D.D., you made a passing but pointed reference to "Manifest Destiny," a subject in which I've developed a renewed interest in large measure because of Hampton Sides' terrific new book "Blood and Thunder: An Epic of the American West."

The book deals primarily with the encounter between the U.S. Army and the Navajo, and there are numerous other stories that bud off from the narrative bough -- mini-biographies of Kit Carson (THERE's a fascinating, conflicted, ambivalently heroic man), John C. Fremont and his backer, Sen. Thomas Hart Benton, Gen. Stephen Watts Kearny, the Navajo leader Narbona and his militant son-in-law Manuelito ... it's a fascinating and hugely depressing story of government-abetted greed and presumption. Which is emphatically NOT how I'd been taught to view Manifest Destiny, even though I'm of a generation that was exposed to the beginnings of what is now called Multiculturalism.

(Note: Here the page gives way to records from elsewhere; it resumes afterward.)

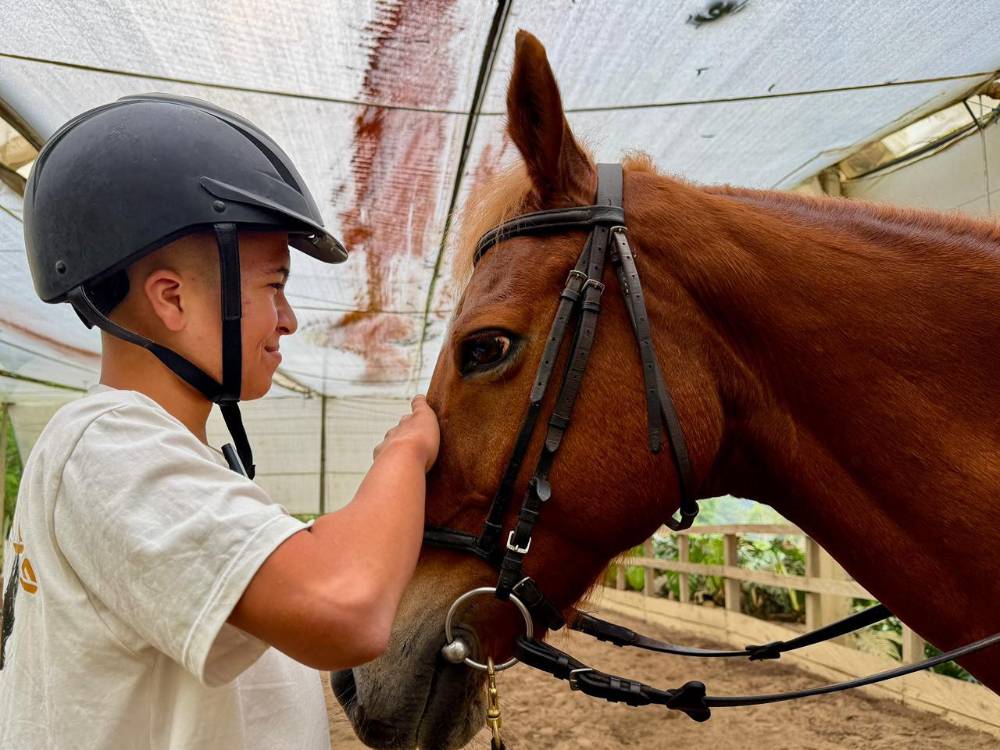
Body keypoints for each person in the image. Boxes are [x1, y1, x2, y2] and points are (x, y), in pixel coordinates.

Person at [0, 94, 439, 749]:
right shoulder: (105, 448)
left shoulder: (156, 456)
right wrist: (406, 453)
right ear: (171, 299)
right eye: (274, 285)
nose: (289, 318)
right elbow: (343, 604)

The thing that I find most provocative about Sides' book, and your comments, D.D., is the uncanny continuities between the rapacious expansion of the federal state into Mexican and Navajo land, and the ongoing occupation of Iraq as part of the "global democratic revolution."

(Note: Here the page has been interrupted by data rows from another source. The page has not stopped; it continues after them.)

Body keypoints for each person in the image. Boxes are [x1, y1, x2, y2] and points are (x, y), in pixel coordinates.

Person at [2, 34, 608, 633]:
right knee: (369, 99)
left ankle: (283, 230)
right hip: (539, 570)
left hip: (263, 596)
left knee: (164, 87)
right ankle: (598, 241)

I'm sure I'll blog about this at length -- or (here's the announcement) I might end up writing something about this subject in either the book I'm working on, or in the new periodical I'm trying to start with some friends. I'll have more details about these undertakings pretty soon, I hope.

Captain Kirk said...

Rick,

I'm just waiting for the numerous bureaucracies to be consolidated under just a few agencies with names like the Ministry of Peace, the Ministry of Plenty, etc....I think you get my drift. Will, BTW, I like the title.

dixiedog said...

I'm sure I'll blog about this at length -- or (here's the announcement) I might end up writing something about this subject in either the book I'm working on, or in the new periodical I'm trying to start with some friends. I'll have more details about these undertakings pretty soon, I hope.

Great news, I hope it all works out as you envisioned it. I mentioned in a previous thread that you should consider writing a book or books about all the topics you have painstakingly researched and written about in TNA over the years. It looks like you already had that firmly in mind...hehe.

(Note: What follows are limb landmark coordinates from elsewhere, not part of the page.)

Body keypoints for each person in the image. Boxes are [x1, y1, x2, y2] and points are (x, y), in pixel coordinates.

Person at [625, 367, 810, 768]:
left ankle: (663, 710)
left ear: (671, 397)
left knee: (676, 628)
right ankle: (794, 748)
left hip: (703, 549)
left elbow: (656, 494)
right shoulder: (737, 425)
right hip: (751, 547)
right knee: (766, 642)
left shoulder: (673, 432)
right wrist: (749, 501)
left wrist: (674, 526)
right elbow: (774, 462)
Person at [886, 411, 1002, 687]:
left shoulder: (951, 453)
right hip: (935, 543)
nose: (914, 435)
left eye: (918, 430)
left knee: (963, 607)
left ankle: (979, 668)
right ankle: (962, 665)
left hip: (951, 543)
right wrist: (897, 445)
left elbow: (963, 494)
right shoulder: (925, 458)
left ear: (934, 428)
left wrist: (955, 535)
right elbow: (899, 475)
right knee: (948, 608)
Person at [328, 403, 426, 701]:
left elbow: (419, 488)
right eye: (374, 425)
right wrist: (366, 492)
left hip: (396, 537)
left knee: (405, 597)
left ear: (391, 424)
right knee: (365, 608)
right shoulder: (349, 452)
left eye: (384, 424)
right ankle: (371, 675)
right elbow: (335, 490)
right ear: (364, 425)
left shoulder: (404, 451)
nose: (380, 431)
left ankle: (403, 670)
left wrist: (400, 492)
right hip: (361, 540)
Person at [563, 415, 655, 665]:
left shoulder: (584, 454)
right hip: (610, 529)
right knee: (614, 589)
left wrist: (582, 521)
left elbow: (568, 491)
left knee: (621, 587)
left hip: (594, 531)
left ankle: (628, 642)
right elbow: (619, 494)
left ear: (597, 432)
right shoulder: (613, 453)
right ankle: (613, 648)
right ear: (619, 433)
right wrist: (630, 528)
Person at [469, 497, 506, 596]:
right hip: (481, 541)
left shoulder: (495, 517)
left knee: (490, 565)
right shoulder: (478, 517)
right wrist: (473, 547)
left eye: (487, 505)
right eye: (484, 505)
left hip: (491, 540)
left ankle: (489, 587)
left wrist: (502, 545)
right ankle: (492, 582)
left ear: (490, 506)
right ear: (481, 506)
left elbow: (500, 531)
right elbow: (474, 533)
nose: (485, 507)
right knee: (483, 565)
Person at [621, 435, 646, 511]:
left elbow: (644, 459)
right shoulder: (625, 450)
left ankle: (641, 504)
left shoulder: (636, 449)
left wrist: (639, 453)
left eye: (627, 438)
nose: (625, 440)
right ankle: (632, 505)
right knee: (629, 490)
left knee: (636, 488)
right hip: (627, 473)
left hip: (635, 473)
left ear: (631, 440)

Other than my increasingly aged collection of TNA magazines, warfare and military history books, and computer-related manuals, my library is barren of any current material and you are about the only author I readily read these days concerning subject matter dealing with the current body politic, culture, and government.

And a periodical? That would be great, if you and your buddies can yank it off the ground. Please keep us informed, as you said, and let us know where we can purchase these items as they become available.

Lastly, I'm squarely in your generation ;) if your profile is accurate. According to it, you're 43 and I'm 41 and, even though I'm pegged as a Gen X'er, I fit more the mold of the baby boomer set and always had elder friends from junior-high onwards. Some of whom were/are 10 years or more my senior. By contrast, I've met very few Gen X'ers I have much, if anything, in common with in terms of worldview and value system.

dixiedog said...

I'm not sure which "Right here, right now" tune you had in mind when you penned your title, or even if you had one in mind, but this one is a parody of Jesus Jone's version, the one I'm familiar with:

A Hannitoid on the radio talked about revolution
When it's already passed him by
Dubya didn't have this to sing about you
You know it feels good to possess liberty

I saw the decade in, when it seemed
America could change at the blink of an eye
And if anything
Then there's your sign...of the times

I was free and I waited, waited
I was free and I waited for this
Reich here, Reich now

I was free and I waited, waited
I was free and I waited for this
Reich here, reich now
This is no place I want to be
Reich here, Reich now
Watching America depart from her history

I was free and I was blind
To the machinations of the political and cultural kind
Reich here, Reich now
This is no place I want to grow old in
Branded like cattle in the herd pin
Reich here, Reich now
But to truly "come out of her"
may require becoming a martyr
Reich here!...Reich now!

zchris63 said...

Once again you never disappoint. Look forward to your new publication or books, whichever the case may be.